Por outro lado atente-se na falta de objectividade demonstrada pelas testemunhas presentes no local, ainda quando ‘em cima’ do acontecimento, e revelada aquela desde logo no teor do dito ‘croquis’. Efectivamente o local do acidente ou embate foi por aquelas apontado como ‘em cima’ da linha delimitadora da hemi-faixa de rodagem relativamente à berma, conforme consta de tal ‘croquis’, cuja elaboração foi confirmada pela testemunha …, agente da GNR, o qual mais reiterou que o local provável do embate foi nele aposto por indicação das testemunhas. E tal desde logo era insusceptível de assim ser: conforme referiu o declarante …, que se encontrava no primeiro veículo estacionado do lado esquerdo, atento o sentido seguido pelo veículo do arguido, daquele dito lado encontravam-se estacionados 5 veículos, isto é, 4 veículos ligeiros (incluindo o seu) e um tractor, sendo que somente o último (por todos referenciado como sendo o Opel visível na fotografia de fl. 200) é que se encontrava fora da faixa de rodagem, por aproveitar uma ‘reentrância’, já que os demais ocupavam parte da hemi-faixa, conforme, designadamente, a carrinha carregada de fardos de palha visível na fotografia de fl. 198. Neste contexto, e sob pena de um inevitável choque entre o veículo conduzido pelo arguido e aqueles outros que antecediam o dito Opel (em número de 4), nunca o embate com o peão poderia ter ocorrido junto da referida linha delimitadora com a berma.

Vejam-se ainda os casos dos depoimentos das testemunhas … e …. O primeiro, que referiu estar ao volante do tractor aquando do acidente, ao apontar que tal tractor estaria estacionado totalmente fora da faixa de rodagem; o segundo que referiu estar a entrar para o seu veículo aquando do sinistro, veículo esse ‘ordenado’ entre o dito tractor e a carrinha carregada de fardos de palha, o qual também localizou o tractor como estacionado, no limite, sobre a linha delimitadora da via de trânsito com a berma.
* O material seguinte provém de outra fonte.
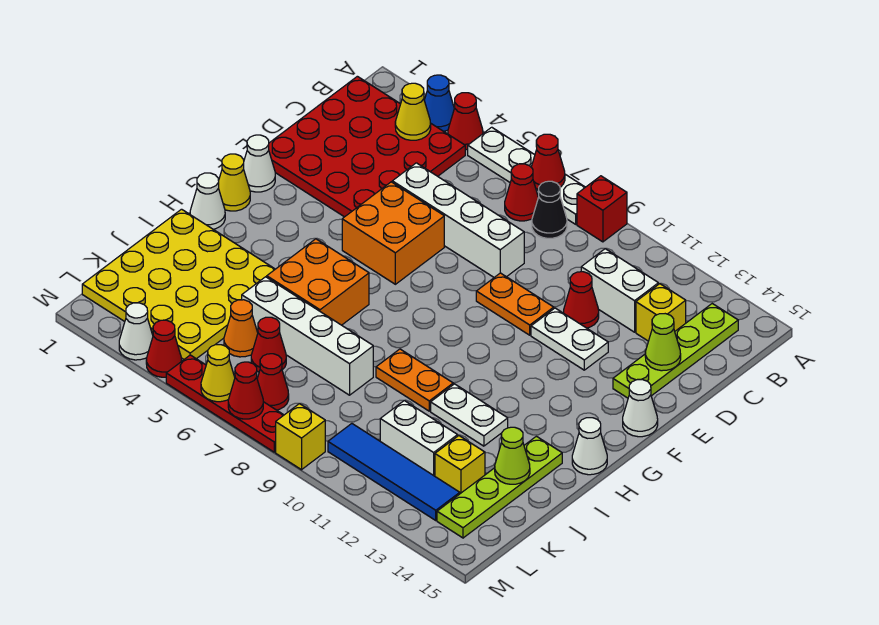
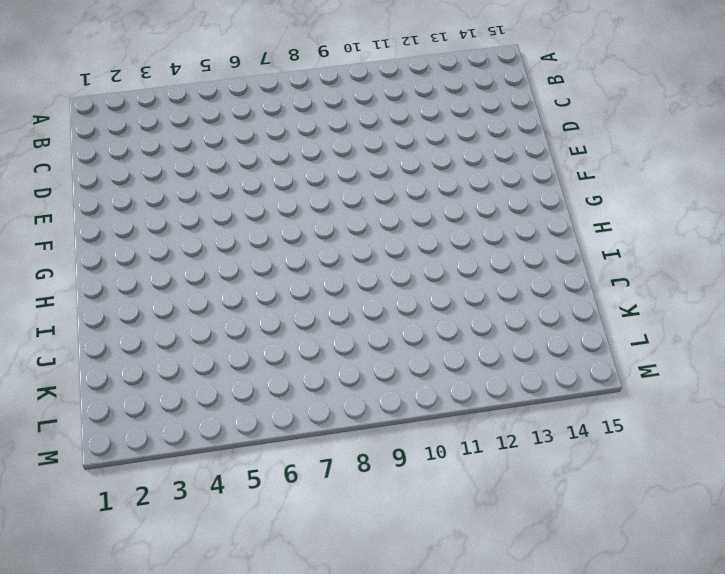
none -> blue 1x1 cone [424,75,454,131]
none -> red 1x1 cone [448,93,483,150]
none -> white 1x4 plate [468,127,585,224]
none -> red 1x1 brick [577,176,627,242]

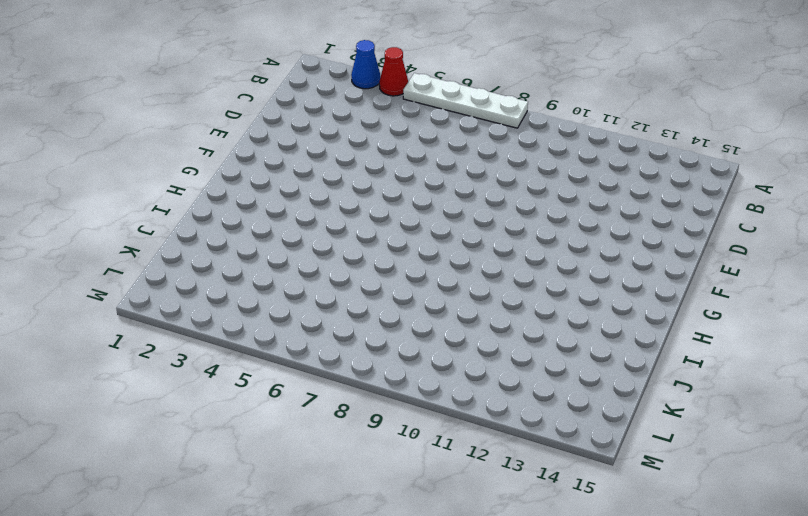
none -> red 1x1 brick [577,176,627,242]
none -> red 4x4 plate [269,76,465,217]
none -> red 1x1 cone [505,164,538,221]
none -> black 1x1 cone [532,181,567,238]

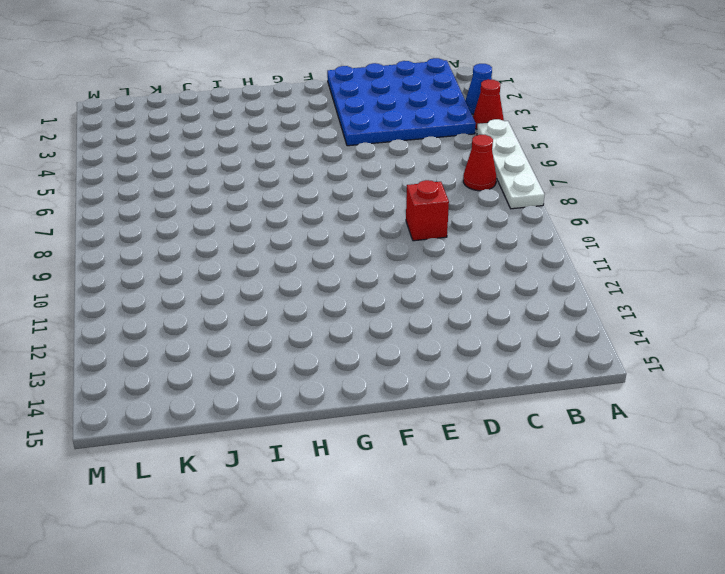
blue 4x4 plate [327,58,476,146] -> red 4x4 plate [269,76,465,217]
red 1x1 brick [406,180,449,241] -> red 1x1 brick moved to [577,176,627,242]
none -> black 1x1 cone [532,181,567,238]
none -> lime 1x4 plate [613,304,738,398]
none -> white 1x2 brick [581,249,658,332]
none -> yellow 1x1 brick [636,284,686,341]

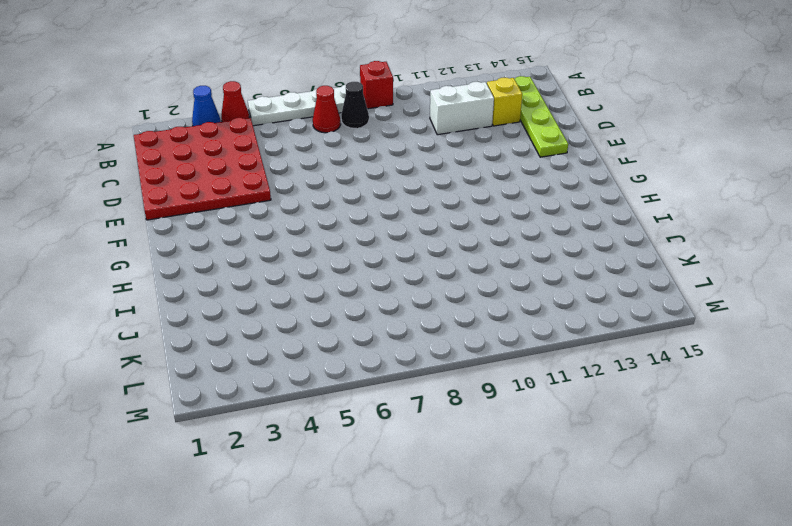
none -> white 1x4 brick [392,163,524,277]
none -> red 1x1 cone [564,272,599,328]
none -> orange 2x2 brick [342,182,444,284]
none -> orange 1x2 plate [476,273,554,335]

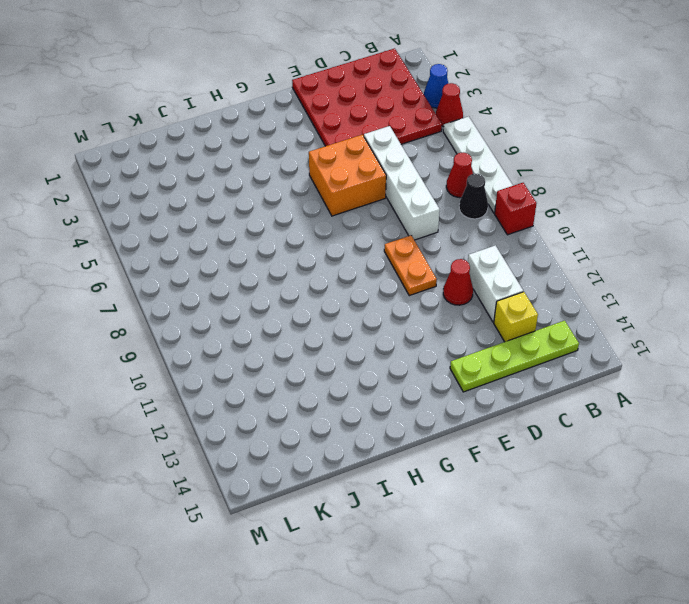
none -> white 1x2 plate [531,308,608,370]
none -> white 1x1 cone [244,135,275,192]
none -> white 1x1 cone [623,380,658,437]
none -> yellow 1x1 cone [219,154,250,211]

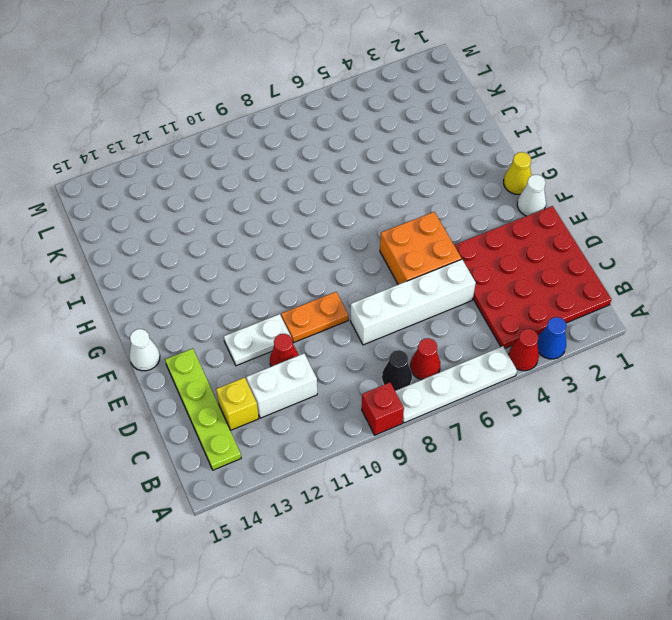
none -> white 1x1 cone [190,173,225,229]
none -> orange 2x2 brick [267,239,369,325]
none -> white 1x1 cone [572,418,607,475]
none -> yellow 4x4 plate [82,209,275,359]

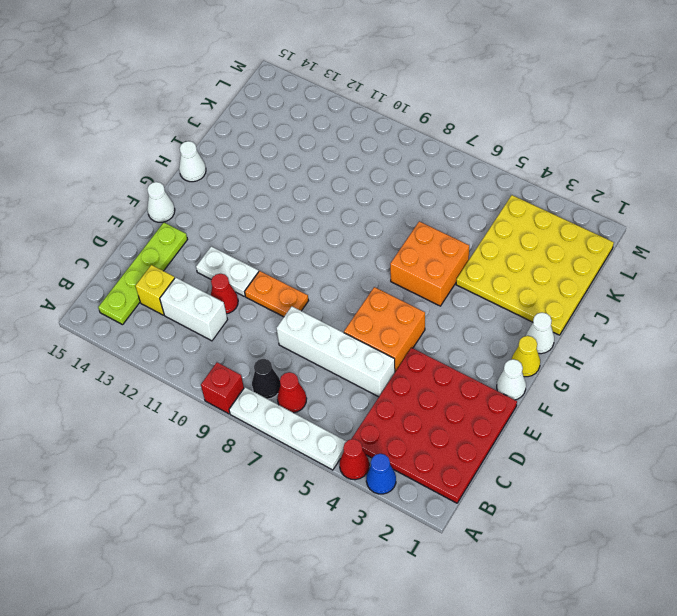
none -> orange 1x2 plate [376,349,453,411]
none -> white 1x2 plate [431,384,508,446]
none -> lime 1x4 plate [437,436,562,538]
none -> white 1x4 brick [242,277,373,395]

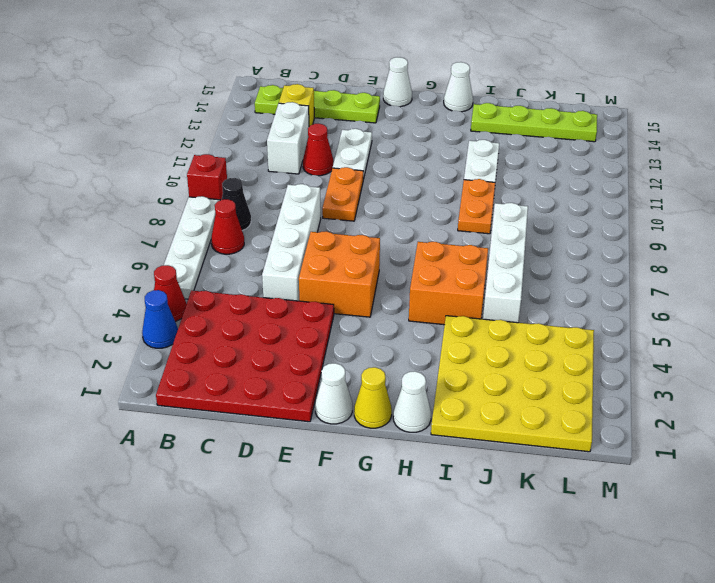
none -> orange 1x1 cone [224,300,258,357]
none -> red 1x1 cone [251,317,286,372]
none -> white 1x2 brick [380,401,458,476]
none -> yellow 1x1 brick [435,436,485,494]

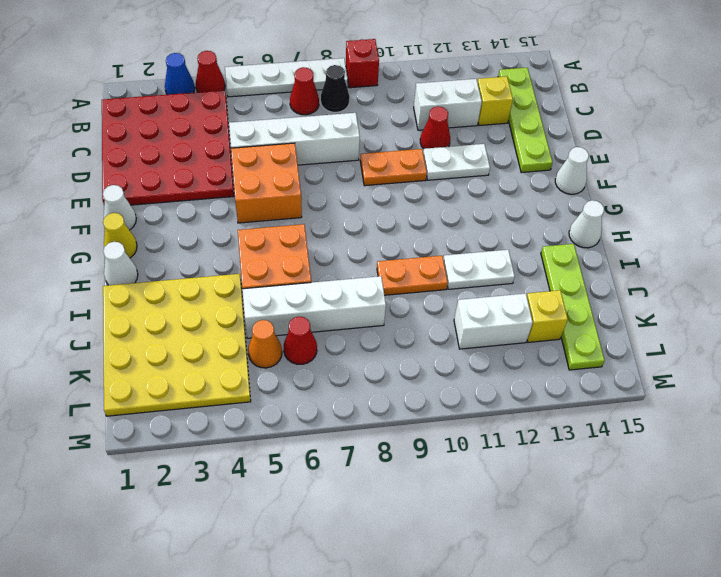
none -> red 1x1 cone [257,354,289,410]
none -> blue 1x4 tile [328,424,460,520]
none -> white 1x1 cone [119,303,153,360]
none -> red 1x1 cone [146,320,181,377]

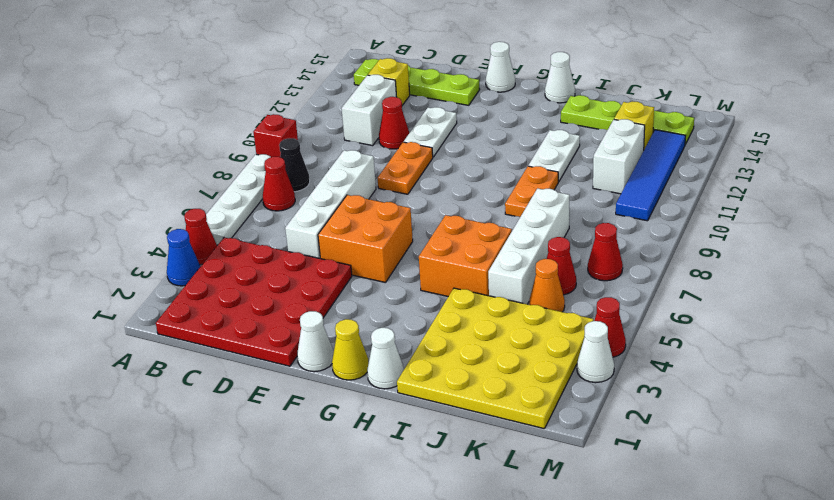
none -> red 1x4 plate [166,355,284,452]
none -> yellow 1x1 brick [276,404,325,470]
none -> red 1x1 cone [531,134,565,190]
none -> yellow 1x1 cone [395,83,431,140]

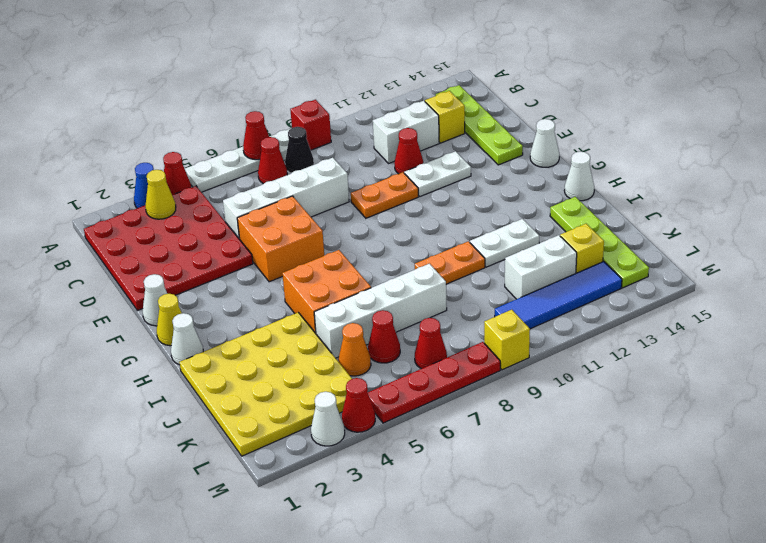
none -> lime 1x1 cone [645,314,681,371]
none -> lime 1x1 cone [495,427,530,484]
none -> yellow 1x1 cone [201,345,235,402]
none -> red 1x1 cone [228,362,263,419]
Tais depoimentos, ‘simpáticos’ para com a versão da acusação, e cuja eventual veracidade potenciaria a imputada ‘culpabilidade’ do arguido no nexo causal conducente à morte do …, foram, na parte agora em análise, infirmados pelas declarações do referido …, sendo certo que se tal infirmação não ocorresse ainda assim não se veriam tais depoimentos como plausíveis, atendendo à exiguidade da berma onde tal tractor estaria situado, conforme evidenciam os documentos fotográficos de fls. 181 e 182, sendo que o único veículo devidamente estacionado daquele lado, e que aproveitava uma ‘reentrância’ como aquela retratada a fl. 182, era o dito Opel, conforme apontaram as várias testemunhas sobre tal inquiridas.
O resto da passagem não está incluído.